RT-qPCR Analysis. Housekeeping Gene and Primers: 16S rRNA served as the housekeeping gene, and biofilm-related gene primers were designed and synthesized for RT-qPCR. Amplification System: 2X SGExcel FastSYBR Mixture 10 μL, Forward and reverse primers (10 μmol/L) 0.4 μL each, 2 μL gradient-diluted cDNA template, ddH2O up to 20 μL total volume. Reaction Protocol: Preincubation: 95 °C for 3 min, 40 cycles: 95 °C for 5 s (denaturation), 60 °C for 20 s (annealing/extension), Cooling: 37 °C for 30 s. Data Collection: Cycling threshold (CT) values were recorded with 3 replicates per treatment. Relative gene expression was calculated using the 2-ΔΔCt method, and dissolution curves were analyzed using a LightCycler® 96 Instrument (Shanghai Roche Pharmaceutical Co., Ltd., China).

Statistical analysis

Unless otherwise stated, all experiments were conducted in triplicate.

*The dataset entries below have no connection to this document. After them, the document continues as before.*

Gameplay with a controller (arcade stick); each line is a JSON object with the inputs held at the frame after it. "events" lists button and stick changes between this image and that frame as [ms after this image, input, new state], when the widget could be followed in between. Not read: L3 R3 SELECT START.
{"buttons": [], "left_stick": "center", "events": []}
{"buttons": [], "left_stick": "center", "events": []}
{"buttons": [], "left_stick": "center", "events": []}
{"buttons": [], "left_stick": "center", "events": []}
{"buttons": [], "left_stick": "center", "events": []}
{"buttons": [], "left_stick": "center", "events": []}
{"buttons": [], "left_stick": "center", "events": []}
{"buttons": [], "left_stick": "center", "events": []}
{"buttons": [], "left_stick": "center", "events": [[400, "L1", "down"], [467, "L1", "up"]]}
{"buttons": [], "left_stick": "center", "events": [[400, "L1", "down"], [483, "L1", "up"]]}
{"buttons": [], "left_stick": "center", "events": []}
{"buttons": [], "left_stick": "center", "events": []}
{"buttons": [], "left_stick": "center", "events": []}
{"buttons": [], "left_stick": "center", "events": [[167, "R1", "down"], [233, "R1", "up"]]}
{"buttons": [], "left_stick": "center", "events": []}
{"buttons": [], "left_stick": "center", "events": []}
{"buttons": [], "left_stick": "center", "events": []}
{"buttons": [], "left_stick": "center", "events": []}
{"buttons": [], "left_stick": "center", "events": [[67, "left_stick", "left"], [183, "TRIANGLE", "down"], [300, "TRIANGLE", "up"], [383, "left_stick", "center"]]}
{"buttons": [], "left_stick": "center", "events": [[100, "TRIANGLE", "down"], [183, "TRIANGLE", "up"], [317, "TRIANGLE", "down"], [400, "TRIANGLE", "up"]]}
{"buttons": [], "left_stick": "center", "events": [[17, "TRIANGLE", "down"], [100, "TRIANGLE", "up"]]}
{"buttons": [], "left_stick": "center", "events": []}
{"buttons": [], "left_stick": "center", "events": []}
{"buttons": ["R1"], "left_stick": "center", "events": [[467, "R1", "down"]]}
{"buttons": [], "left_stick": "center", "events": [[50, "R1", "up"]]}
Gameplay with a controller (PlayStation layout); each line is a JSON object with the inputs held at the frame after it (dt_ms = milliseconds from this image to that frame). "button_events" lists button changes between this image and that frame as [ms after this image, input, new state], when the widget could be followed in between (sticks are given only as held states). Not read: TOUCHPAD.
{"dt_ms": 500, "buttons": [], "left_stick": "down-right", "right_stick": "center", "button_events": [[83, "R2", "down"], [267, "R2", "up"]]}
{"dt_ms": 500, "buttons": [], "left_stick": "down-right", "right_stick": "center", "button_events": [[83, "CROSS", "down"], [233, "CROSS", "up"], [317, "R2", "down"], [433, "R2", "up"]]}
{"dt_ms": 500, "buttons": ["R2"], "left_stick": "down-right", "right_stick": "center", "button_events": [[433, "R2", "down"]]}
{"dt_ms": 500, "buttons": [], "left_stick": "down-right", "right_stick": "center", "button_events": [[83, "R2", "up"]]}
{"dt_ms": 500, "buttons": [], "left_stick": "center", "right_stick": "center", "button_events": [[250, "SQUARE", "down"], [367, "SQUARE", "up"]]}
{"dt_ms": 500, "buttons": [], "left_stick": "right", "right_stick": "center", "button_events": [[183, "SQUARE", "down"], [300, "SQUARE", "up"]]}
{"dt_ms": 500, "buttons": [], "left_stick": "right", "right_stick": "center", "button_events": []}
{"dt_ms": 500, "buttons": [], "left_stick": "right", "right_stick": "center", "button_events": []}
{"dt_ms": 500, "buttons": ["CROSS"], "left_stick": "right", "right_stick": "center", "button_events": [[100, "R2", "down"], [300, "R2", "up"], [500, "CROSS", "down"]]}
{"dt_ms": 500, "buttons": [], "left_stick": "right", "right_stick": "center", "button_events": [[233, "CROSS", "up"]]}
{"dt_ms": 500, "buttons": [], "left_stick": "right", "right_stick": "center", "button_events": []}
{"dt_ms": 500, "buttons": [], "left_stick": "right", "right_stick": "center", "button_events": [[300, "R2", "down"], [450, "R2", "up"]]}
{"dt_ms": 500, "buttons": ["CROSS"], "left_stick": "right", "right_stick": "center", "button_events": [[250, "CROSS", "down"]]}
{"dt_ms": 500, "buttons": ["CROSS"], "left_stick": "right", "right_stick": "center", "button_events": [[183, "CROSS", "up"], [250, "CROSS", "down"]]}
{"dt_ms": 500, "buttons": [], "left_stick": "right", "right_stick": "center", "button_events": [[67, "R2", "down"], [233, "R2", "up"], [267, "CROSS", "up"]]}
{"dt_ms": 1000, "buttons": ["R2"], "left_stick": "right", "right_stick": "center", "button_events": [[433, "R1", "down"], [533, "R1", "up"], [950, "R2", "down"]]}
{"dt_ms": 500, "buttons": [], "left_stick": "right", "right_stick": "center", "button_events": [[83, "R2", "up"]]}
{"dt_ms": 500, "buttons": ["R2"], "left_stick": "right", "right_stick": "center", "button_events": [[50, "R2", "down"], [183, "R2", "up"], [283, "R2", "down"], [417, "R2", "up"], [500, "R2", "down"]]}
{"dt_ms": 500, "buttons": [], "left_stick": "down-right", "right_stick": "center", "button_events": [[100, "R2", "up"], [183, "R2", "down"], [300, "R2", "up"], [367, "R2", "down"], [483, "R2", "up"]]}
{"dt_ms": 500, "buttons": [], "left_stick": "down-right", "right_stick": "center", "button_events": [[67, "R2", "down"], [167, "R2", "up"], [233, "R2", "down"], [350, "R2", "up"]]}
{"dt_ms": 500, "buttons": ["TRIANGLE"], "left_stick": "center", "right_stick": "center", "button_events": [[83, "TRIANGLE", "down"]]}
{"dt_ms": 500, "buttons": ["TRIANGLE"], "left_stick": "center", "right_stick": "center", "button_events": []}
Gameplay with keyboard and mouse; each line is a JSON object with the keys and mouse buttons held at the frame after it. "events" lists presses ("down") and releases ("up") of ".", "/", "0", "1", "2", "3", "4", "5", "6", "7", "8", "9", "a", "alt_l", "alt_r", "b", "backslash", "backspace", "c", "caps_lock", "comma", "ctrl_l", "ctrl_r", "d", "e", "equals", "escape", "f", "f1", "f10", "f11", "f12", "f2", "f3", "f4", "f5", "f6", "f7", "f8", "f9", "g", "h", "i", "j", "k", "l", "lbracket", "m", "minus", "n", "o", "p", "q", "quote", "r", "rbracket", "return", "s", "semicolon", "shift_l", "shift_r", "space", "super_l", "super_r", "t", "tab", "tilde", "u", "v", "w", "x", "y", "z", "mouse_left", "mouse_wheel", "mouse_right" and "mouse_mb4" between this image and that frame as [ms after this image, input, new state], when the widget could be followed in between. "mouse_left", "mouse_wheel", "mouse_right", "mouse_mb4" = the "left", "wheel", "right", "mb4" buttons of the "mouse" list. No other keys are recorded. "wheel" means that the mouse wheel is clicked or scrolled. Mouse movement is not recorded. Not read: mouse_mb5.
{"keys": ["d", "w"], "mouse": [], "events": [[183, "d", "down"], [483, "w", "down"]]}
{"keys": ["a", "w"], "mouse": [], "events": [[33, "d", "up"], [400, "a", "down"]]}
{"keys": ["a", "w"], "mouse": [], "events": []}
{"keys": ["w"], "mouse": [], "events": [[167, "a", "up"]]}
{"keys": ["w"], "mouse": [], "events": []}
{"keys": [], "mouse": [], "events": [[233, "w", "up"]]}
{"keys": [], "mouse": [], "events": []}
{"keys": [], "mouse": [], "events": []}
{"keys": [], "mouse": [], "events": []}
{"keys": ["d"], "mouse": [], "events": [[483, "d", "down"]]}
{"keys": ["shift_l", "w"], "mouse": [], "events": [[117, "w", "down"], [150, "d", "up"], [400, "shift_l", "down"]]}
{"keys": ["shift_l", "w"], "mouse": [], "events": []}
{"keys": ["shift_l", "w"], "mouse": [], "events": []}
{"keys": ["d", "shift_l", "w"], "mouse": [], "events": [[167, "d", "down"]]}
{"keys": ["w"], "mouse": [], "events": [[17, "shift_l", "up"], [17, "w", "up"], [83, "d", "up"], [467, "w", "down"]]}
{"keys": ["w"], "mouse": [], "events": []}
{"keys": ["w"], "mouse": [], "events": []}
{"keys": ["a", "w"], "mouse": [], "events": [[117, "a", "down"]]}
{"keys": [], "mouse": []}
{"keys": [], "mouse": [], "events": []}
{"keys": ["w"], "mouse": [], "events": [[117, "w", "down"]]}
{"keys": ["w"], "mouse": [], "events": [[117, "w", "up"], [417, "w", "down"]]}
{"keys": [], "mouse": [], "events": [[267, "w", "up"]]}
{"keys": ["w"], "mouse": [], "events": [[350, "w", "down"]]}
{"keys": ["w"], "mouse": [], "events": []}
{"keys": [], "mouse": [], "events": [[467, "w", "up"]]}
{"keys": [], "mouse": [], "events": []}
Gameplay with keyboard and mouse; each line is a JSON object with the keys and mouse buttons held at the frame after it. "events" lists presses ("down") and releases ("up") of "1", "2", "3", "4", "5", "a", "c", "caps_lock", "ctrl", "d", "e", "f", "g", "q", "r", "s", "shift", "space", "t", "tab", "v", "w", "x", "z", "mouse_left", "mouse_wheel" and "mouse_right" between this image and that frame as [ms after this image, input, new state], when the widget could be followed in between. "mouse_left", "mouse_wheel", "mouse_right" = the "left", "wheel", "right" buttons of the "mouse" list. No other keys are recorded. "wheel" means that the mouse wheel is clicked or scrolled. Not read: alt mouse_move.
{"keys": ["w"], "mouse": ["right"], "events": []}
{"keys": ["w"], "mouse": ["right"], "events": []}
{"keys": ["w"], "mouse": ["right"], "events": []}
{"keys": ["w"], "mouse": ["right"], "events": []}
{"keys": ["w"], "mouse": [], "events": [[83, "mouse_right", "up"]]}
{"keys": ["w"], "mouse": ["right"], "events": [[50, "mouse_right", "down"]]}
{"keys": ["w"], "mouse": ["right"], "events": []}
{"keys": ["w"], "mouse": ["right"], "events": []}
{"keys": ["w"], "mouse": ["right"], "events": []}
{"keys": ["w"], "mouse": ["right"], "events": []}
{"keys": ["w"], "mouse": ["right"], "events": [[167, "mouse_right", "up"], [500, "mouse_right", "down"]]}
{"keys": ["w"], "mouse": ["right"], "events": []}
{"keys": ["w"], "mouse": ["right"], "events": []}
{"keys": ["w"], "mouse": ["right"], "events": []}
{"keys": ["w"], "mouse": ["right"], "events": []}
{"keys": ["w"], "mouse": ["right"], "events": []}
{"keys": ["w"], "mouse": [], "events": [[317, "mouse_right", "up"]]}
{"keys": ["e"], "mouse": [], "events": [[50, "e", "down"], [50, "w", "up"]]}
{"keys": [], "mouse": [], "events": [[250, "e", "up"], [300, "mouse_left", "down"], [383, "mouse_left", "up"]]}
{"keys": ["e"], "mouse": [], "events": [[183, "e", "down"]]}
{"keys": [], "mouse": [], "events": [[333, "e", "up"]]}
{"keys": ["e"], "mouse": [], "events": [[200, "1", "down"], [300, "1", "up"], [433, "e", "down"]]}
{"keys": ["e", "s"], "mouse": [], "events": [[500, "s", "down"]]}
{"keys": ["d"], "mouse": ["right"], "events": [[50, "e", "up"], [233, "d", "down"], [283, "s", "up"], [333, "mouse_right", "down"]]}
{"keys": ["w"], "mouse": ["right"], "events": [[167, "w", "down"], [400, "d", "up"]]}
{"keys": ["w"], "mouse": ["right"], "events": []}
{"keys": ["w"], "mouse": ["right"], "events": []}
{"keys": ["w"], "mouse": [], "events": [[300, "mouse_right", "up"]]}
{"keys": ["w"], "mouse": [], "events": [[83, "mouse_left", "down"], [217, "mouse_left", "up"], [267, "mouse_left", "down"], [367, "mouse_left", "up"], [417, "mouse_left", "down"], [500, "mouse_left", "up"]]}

Statistical significance was analysed using one-way ANOVA followed by Duncan’s test, with significance expressed as p < 0.05. Data were analysed using SPSS 26.0 (SPSS- Statistical Package for the Social Sciences, Inc.) and results are expressed as mean ± standard deviation (SD), different letters (a, b, c, d, e, f) indicate significant differences (p < 0.05). By calculating the skewness coefficient and kurtosis coefficient, the experimental data all follows a normal distribution. Utilizing Origin 2021 (OriginLab Corp., Northampton, USA) to generated figures and graphs.